The Dagster orchestration system in this project implements a sophisticated, configuration-driven data pipeline architecture. It uses a generic processing framework that dynamically creates ingestion and transformation workflows based on YAML configurations, enabling scalable and maintainable data engineering operations.

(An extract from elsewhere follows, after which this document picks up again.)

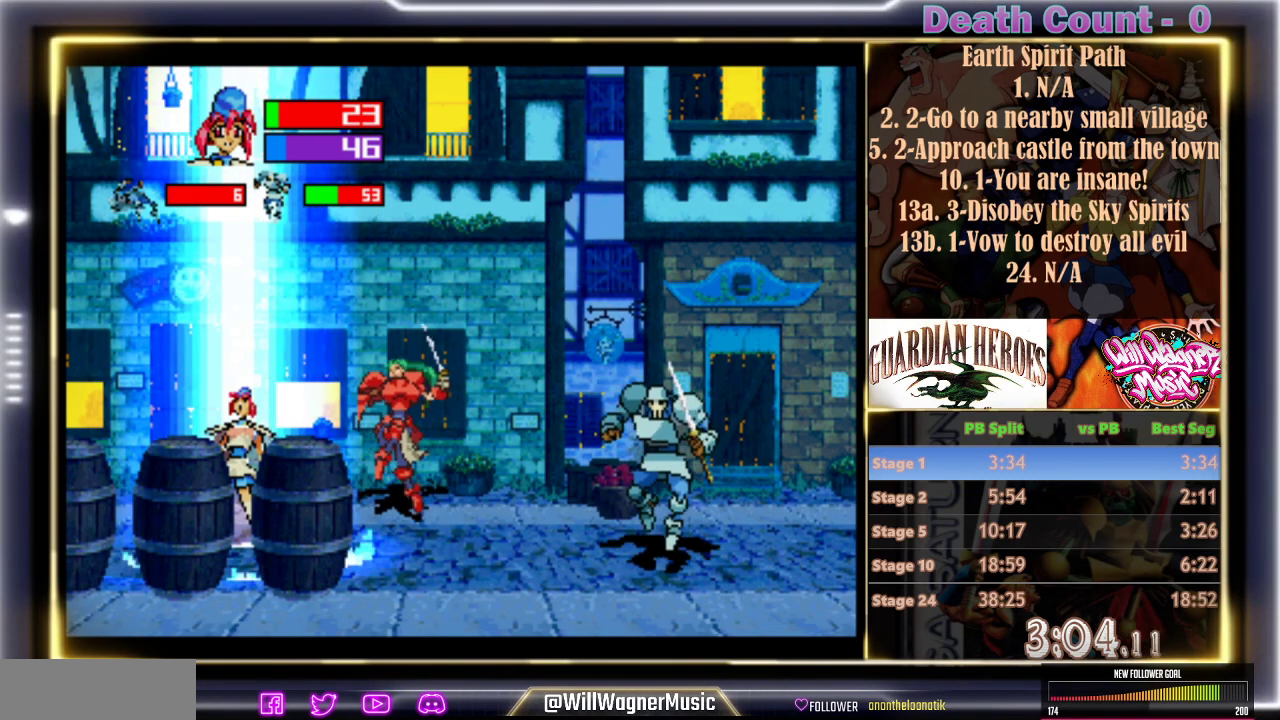
{"dt_ms": 500, "buttons": [], "events": [[67, "Y", "up"], [117, "Y", "down"], [167, "Y", "up"], [267, "Y", "down"], [333, "Y", "up"]]}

Pipeline Architecture Overview¶

graph TD
    A[YAML Configuration] --> B[GenericProcessingJob]
    B --> C[Dynamic Pipeline Generation]
    C --> D[Ingestion Operations]
    C --> E[Preparation Operations]
    C --> F[dbt Transformations]

    D --> G[External APIs]
    D --> H[MinIO Bronze Storage]
    E --> I[MinIO Prepare Storage]
    E --> J[Delta Tables]
    F --> K[MinIO Warehouse Storage]
    F --> L[Iceberg Tables]

    M[Scheduler] --> N[Ingestion Job]
    N --> O[Success Sensor]
    O --> P[dbt Job]

    subgraph "Data Layers"
        Q[Bronze Layer: CSV/JSON/Parquet]
        R[Prepare Layer: Delta Tables]
        S[Warehouse Layer: Iceberg Tables]
    end

    subgraph "Storage Buckets"
        T[datalake/bronze: Raw Data]
        U[datalake/prepare: Delta Tables]
        V[warehouse: Iceberg Tables]
    end

    H --> Q
    I --> R
    J --> R
    K --> S
    L --> S

    H --> T
    I --> U
    K --> V

Core Components¶

1. Generic Processing Framework¶

GenericProcessingJob Class¶

The heart of the orchestration system is the GenericProcessingJob class, which provides a flexible framework for creating data pipelines.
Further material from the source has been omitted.